Skip to content

v0.6.2

Choose a tag to compare

@fawadss1 fawadss1 released this 20 May 08:19
· 102 commits to master since this release

Added

  • Custom engine exceptions — StealthTimeoutError, StealthConnectionError, StealthBrowserNotFoundError
    All three engines previously swallowed non-standard library exceptions and returned None, silently
    bypassing Scrapy's retry middleware. Three typed exceptions now replace raw library errors:

    Exception Inherits from Retried by Scrapy Raised by
    StealthTimeoutError DownloadTimeoutError ✅ (in default RETRY_EXCEPTIONS) All engines on request timeout
    StealthConnectionError ConnectionErrorOSError ✅ (OSError in default RETRY_EXCEPTIONS) BasicEngine / TurboEngine on DNS or network failure; BrowserEngine on OSError
    StealthBrowserNotFoundError StealthException only ❌ (config error, retrying is pointless) BrowserEngine when Chrome/Chromium binary is missing

    Library-specific exceptions (curl_cffi.Timeout, wreq.TimeoutError, wreq.ConnectionError,
    curl_cffi.ConnectionError, curl_cffi.DNSError, curl_cffi.ProxyError, wreq.ProxyConnectionError)
    are caught and re-raised as the appropriate stealth exception, preserving the original as __cause__.
    All three are exported from scrapy_stealth and can be caught in spider errback handlers.

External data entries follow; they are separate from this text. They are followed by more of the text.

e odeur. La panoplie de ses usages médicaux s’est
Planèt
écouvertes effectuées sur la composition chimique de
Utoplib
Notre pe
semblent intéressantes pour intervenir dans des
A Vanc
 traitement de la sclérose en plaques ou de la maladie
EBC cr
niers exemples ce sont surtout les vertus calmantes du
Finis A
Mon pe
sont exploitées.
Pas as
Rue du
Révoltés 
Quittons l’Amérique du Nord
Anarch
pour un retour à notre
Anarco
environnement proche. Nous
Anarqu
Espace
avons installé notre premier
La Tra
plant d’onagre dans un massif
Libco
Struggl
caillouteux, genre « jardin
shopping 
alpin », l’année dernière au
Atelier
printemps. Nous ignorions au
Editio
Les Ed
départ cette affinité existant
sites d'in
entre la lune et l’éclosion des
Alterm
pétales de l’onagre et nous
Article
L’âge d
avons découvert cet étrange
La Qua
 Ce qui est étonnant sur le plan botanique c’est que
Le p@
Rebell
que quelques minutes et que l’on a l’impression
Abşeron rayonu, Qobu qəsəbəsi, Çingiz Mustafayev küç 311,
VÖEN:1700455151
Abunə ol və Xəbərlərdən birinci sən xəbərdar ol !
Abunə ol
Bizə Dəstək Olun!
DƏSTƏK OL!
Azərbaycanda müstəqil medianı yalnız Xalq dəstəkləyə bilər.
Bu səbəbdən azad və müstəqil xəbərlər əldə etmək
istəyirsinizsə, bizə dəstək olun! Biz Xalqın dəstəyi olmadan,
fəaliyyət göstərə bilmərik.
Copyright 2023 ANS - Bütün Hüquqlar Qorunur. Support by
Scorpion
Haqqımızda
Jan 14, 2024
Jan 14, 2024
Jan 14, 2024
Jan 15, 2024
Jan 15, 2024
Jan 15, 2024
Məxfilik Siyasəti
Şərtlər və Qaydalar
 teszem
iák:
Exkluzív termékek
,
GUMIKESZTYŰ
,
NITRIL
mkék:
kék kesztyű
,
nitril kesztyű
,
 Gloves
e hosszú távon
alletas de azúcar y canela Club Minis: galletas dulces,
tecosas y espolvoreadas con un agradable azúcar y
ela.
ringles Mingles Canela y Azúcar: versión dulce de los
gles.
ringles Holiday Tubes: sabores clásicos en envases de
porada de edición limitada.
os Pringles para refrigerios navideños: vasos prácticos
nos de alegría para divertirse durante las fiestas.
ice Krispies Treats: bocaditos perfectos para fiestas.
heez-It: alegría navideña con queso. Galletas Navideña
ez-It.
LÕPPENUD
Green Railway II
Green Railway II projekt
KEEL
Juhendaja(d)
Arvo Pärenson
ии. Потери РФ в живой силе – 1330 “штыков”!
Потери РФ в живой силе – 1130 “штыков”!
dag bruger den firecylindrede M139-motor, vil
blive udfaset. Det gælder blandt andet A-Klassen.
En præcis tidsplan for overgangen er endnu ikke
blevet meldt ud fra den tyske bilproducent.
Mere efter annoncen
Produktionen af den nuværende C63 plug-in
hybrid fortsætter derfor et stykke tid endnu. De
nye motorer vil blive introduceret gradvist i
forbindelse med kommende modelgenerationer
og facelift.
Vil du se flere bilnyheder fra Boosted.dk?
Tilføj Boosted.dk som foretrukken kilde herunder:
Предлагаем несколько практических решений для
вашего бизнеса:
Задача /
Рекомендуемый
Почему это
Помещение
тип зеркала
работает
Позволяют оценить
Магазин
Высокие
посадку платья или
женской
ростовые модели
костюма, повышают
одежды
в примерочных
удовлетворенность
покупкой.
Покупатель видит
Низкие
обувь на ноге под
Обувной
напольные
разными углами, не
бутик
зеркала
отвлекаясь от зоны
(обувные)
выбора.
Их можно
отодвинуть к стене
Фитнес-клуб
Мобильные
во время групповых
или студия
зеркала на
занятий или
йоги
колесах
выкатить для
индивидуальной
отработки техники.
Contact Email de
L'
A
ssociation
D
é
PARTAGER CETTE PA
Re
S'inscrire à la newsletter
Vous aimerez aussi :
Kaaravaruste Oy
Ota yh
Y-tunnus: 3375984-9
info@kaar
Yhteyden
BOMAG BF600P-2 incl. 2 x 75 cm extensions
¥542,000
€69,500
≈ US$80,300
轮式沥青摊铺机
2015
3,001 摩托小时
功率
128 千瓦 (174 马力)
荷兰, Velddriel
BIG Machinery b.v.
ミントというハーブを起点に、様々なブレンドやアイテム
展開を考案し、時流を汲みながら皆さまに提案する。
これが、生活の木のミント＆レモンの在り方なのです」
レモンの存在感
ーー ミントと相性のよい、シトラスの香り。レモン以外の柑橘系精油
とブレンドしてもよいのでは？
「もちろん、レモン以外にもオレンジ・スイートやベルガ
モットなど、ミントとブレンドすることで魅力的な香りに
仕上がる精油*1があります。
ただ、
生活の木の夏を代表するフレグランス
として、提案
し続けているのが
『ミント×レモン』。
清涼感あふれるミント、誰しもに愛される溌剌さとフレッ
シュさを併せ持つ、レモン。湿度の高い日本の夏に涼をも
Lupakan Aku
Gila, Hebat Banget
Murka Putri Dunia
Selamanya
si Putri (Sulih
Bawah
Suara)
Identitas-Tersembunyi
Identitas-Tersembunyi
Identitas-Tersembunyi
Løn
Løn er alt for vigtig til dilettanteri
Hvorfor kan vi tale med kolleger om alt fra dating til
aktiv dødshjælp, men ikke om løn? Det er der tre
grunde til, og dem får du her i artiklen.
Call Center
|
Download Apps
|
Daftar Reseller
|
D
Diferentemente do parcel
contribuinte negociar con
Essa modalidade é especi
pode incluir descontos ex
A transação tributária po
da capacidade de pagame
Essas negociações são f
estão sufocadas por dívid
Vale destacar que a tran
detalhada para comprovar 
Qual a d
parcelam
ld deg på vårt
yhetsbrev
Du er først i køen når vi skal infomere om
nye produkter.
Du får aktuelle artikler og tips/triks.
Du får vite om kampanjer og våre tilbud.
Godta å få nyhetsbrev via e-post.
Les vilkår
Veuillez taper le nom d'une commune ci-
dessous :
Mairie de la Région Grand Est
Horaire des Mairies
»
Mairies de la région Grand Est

  • BrowserEngine — Chrome error page detection
    When a target URL is unreachable (DNS failure, network down), Chrome silently navigates to
    chrome-error://chromewebdata/ instead of raising a Python exception. The engine now evaluates
    window.location.href.startsWith('chrome-error://') immediately after navigation; if true,
    StealthConnectionError is raised so Scrapy's retry middleware handles it correctly.

Fixed

  • Zyte (ScrapyCloud) — FileException: download-error on scrapy:2.15 stack
    BaseEngine.fetch() used Twisted's deferToThread to run blocking HTTP calls in a thread pool.
    On Scrapy 2.15 / Python 3.14, the media pipeline's fully-async architecture relies on native
    asyncio awaiting; the Twisted→asyncio bridge no longer reliably resolved these Deferreds, causing
    file/image downloads to fail with FileException("download-error").
    BaseEngine.fetch() is now async def and uses asyncio.get_running_loop().run_in_executor().
    ScrapyEngine.fetch() and StealthDownloaderMiddleware.process_request() are also made async.

  • Zyte (ScrapyCloud) — ImportError: cannot import name 'request_fingerprint' on scrapy:2.11 stack
    The previous scrapy>=2.15.2 constraint forced pip to upgrade Scrapy on Zyte's scrapy:2.11
    stack, which broke Zyte's bundled sh_scrapy extension that still imports request_fingerprint
    (removed in Scrapy 2.15). The constraint is now scrapy>=2.12.0,<3.0.

  • All Scrapy versions — unified async dispatch in BaseEngine.fetch
    Scrapy routes async downloader middlewares through different runners depending on version:
    ensure_awaitable (newer Scrapy / local) runs coroutines as asyncio Tasks and requires an
    asyncio Future; deferred_from_coro (Zyte scrapy:2.11–2.12) drives them via Twisted
    _inlineCallbacks and requires a Twisted Deferred. BaseEngine.fetch now detects the active
    runner via asyncio.get_running_loop() and dispatches to run_in_executor or deferToThread
    accordingly, making stealth requests work correctly on all supported Scrapy versions.

  • TurboEngine / BasicEngine — timeout exceptions silently swallowed
    curl_cffi.requests.exceptions.Timeout and wreq.exceptions.TimeoutError are not subclasses
    of Python's built-in TimeoutError, so the except TimeoutError: raise guard did not catch
    them. Both were swallowed by the broad except Exception handler and discarded as None,
    preventing Scrapy's retry middleware from ever seeing a timeout. Both engines now raise
    StealthTimeoutError for their respective library timeout types.

  • RequestContext (ctx) moved before try block in all engines
    ctx = self._ctx(request) was inside the try block, causing IDE warnings about possible
    reference before assignment when ctx was used in except handler messages.